Bagong Silang was also born amid conflict and violent politics. Located as it was at the frontier of the metropolitan area, it constituted the frontline between the Maoist insurgency of the New People’s Army (NPA) and the government. According to our older informants, NPA soldiers, known as taong labas(outside people), regularly came into Bagong Silang. Partly as a consequence of this incursion, the military had a large presence in the area. Furthermore, residents of particularly rebellious parts of Manila were evicted and relocated to Bagong Silang. This was the case with what was known as the Diliman commune, a settlement based on an alliance between students from the University of the Philippines and urban informal settlers, as well as well-organized settlers from the old harbor district of Tondo, who formed the iconic organization ZOTO (Zone One Tondo Organization) for poor urban settlers (Karaos 1993). Moreover, it had a reputation for crime and drug dealing as well as gang violence. After the first years of unrest and instability, the area gradually settled into what it is today. Nonetheless, Bagong Silang has maintained its reputation of being a place rife with criminality and violence.

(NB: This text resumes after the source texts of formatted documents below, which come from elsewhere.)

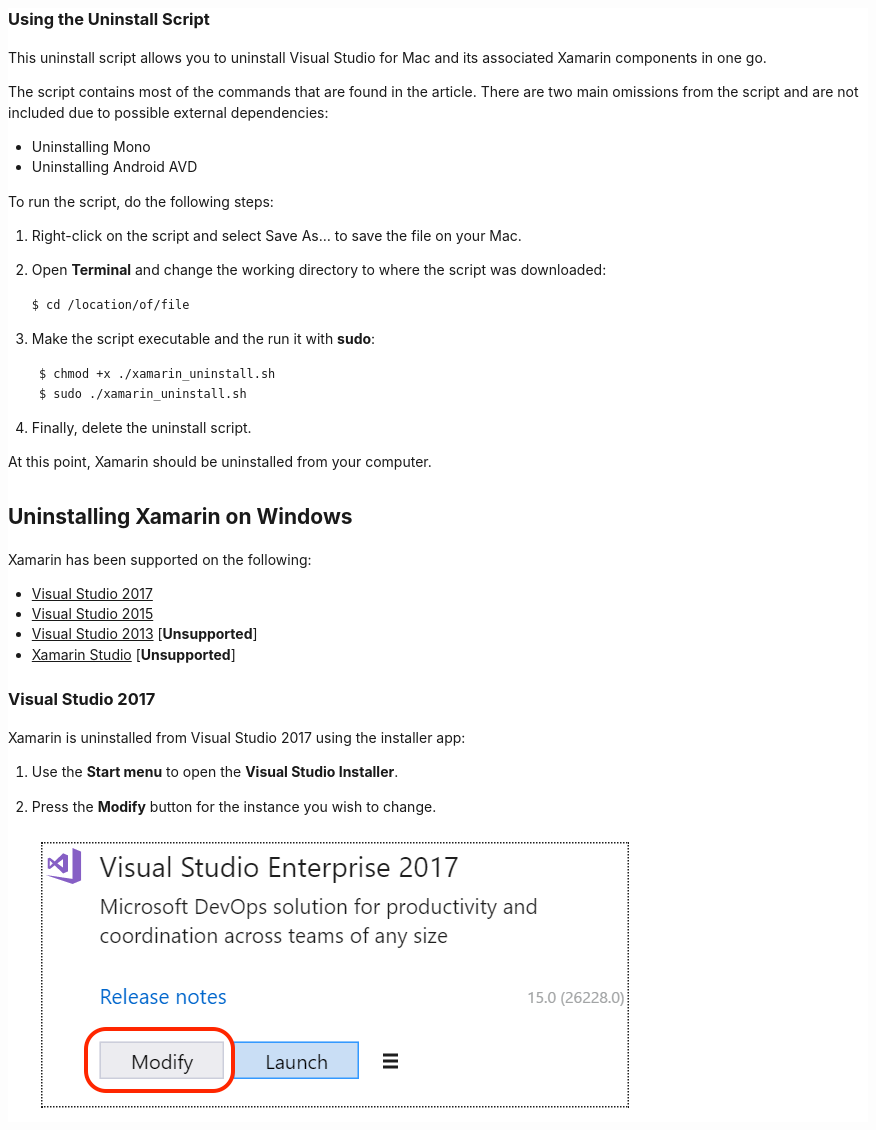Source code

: <a name="uninstallscript" />

### Using the Uninstall Script

This uninstall script allows you to uninstall Visual Studio for Mac and its associated Xamarin components in one go.

The script contains most of the commands that are found in the article. There are two main omissions from the script and are not included due to possible external dependencies:

- Uninstalling Mono
- Uninstalling Android AVD

To run the script, do the following steps:

1. Right-click on the script and select Save As… to save the file on your Mac.

2.  Open **Terminal** and change the working directory to where the script was downloaded:

        $ cd /location/of/file

3. Make the script executable and the run it with **sudo**:

        $ chmod +x ./xamarin_uninstall.sh
        $ sudo ./xamarin_uninstall.sh

4. Finally, delete the uninstall script.

At this point, Xamarin should be uninstalled from your computer.

<a name="uninstallwindows" />

## Uninstalling Xamarin on Windows

Xamarin has been supported on the following:

- [Visual Studio 2017](#uninstallvs2017)
- [Visual Studio 2015](#uninstallvs2015)
- [Visual Studio 2013](#uninstallvs2015) [**Unsupported**]
- [Xamarin Studio](#uninstallxamarinstudio) [**Unsupported**]

<a name="uninstallvs2017" />

### Visual Studio 2017

Xamarin is uninstalled from Visual Studio 2017 using the installer app:

1. Use the **Start menu** to open the **Visual Studio Installer**.

2. Press the **Modify** button for the instance you wish to change.

    [![](uninstalling-xamarin-images/vs2017-02-sml.png "Press the modify button")](uninstalling-xamarin-images/vs2017-02.png#lightbox)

In this way, Bagong Silang had long been a killing zone, but it had also been an exclusion zone, a surplus people zone, and a relocation zone. This is illustrative of the bifurcation of Philippine society, in which some people are worth less than others in ways that give them an uncanny resemblance to colonial, racialized others (Stoler 2016). Therefore, to explain the violence in Bagong Silang and answer our other questions, we need to turn to an examination of Philippine politics beyond dominant perspectives on Duterte and the elite. The drug war and its consequences cannot be reduced to violent and sovereign practices of disposing of unwanted populations. Neither can an understanding of what happens in Bagong Silang be solely based on elite politics and a focus on big men, patronage, elite culture, and populism, factors that have dominated the analysis of Philippine politics for decades. Instead, we propose to explore communal intimate politics. This requires a serious examination of intricate webs of relationships, forms of violence, and exchange relations both animated by and animating the war on drugs.

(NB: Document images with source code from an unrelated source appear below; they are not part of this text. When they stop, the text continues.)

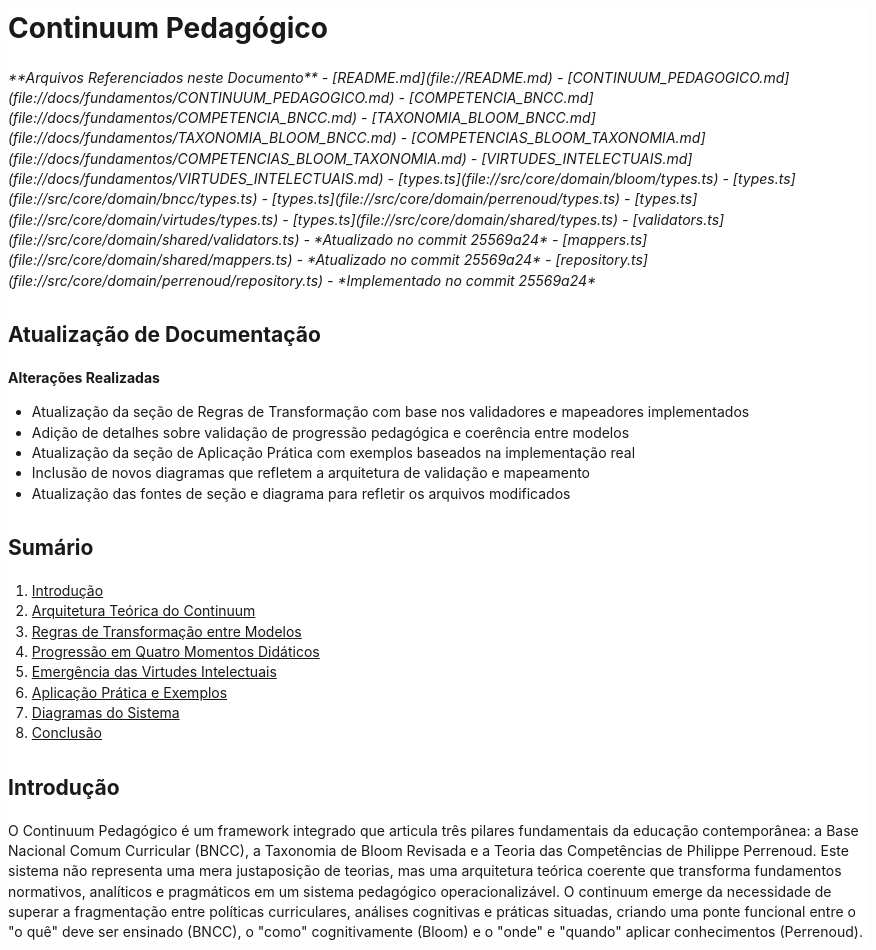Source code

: # Continuum Pedagógico

<cite>
**Arquivos Referenciados neste Documento**   
- [README.md](file://README.md)
- [CONTINUUM_PEDAGOGICO.md](file://docs/fundamentos/CONTINUUM_PEDAGOGICO.md)
- [COMPETENCIA_BNCC.md](file://docs/fundamentos/COMPETENCIA_BNCC.md)
- [TAXONOMIA_BLOOM_BNCC.md](file://docs/fundamentos/TAXONOMIA_BLOOM_BNCC.md)
- [COMPETENCIAS_BLOOM_TAXONOMIA.md](file://docs/fundamentos/COMPETENCIAS_BLOOM_TAXONOMIA.md)
- [VIRTUDES_INTELECTUAIS.md](file://docs/fundamentos/VIRTUDES_INTELECTUAIS.md)
- [types.ts](file://src/core/domain/bloom/types.ts)
- [types.ts](file://src/core/domain/bncc/types.ts)
- [types.ts](file://src/core/domain/perrenoud/types.ts)
- [types.ts](file://src/core/domain/virtudes/types.ts)
- [types.ts](file://src/core/domain/shared/types.ts)
- [validators.ts](file://src/core/domain/shared/validators.ts) - *Atualizado no commit 25569a24*
- [mappers.ts](file://src/core/domain/shared/mappers.ts) - *Atualizado no commit 25569a24*
- [repository.ts](file://src/core/domain/perrenoud/repository.ts) - *Implementado no commit 25569a24*
</cite>

## Atualização de Documentação

**Alterações Realizadas**

- Atualização da seção de Regras de Transformação com base nos validadores e
  mapeadores implementados
- Adição de detalhes sobre validação de progressão pedagógica e coerência entre
  modelos
- Atualização da seção de Aplicação Prática com exemplos baseados na
  implementação real
- Inclusão de novos diagramas que refletem a arquitetura de validação e
  mapeamento
- Atualização das fontes de seção e diagrama para refletir os arquivos
  modificados

## Sumário

1. [Introdução](#introdução)
2. [Arquitetura Teórica do Continuum](#arquitetura-teórica-do-continuum)
3. [Regras de Transformação entre Modelos](#regras-de-transformação-entre-modelos)
4. [Progressão em Quatro Momentos Didáticos](#progressão-em-quatro-momentos-didáticos)
5. [Emergência das Virtudes Intelectuais](#emergência-das-virtudes-intelectuais)
6. [Aplicação Prática e Exemplos](#aplicação-prática-e-exemplos)
7. [Diagramas do Sistema](#diagramas-do-sistema)
8. [Conclusão](#conclusão)

## Introdução

O Continuum Pedagógico é um framework integrado que articula três pilares
fundamentais da educação contemporânea: a Base Nacional Comum Curricular (BNCC),
a Taxonomia de Bloom Revisada e a Teoria das Competências de Philippe Perrenoud.
Este sistema não representa uma mera justaposição de teorias, mas uma
arquitetura teórica coerente que transforma fundamentos normativos, analíticos e
pragmáticos em um sistema pedagógico operacionalizável. O continuum emerge da
necessidade de superar a fragmentação entre políticas curriculares, análises
cognitivas e práticas situadas, criando uma ponte funcional entre o "o quê" deve
ser ensinado (BNCC), o "como" cognitivamente (Bloom) e o "onde" e "quando"
aplicar conhecimentos (Perrenoud).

This book aims to make two overarching contributions, one that is empirical, or historically specific, and a second that is conceptual, or theoretical. First, in empirical terms, the book offers a reading of the historical specificities of the drug war as it occurred in one place in Manila. We aim to explore the consequences of the war in places like Bagong Silang rather than exploring the drug war in its own right. We contend that an understanding of the war on drugs and its consequences can only be achieved by examining what preceded it and the conditions that made it possible in specific places.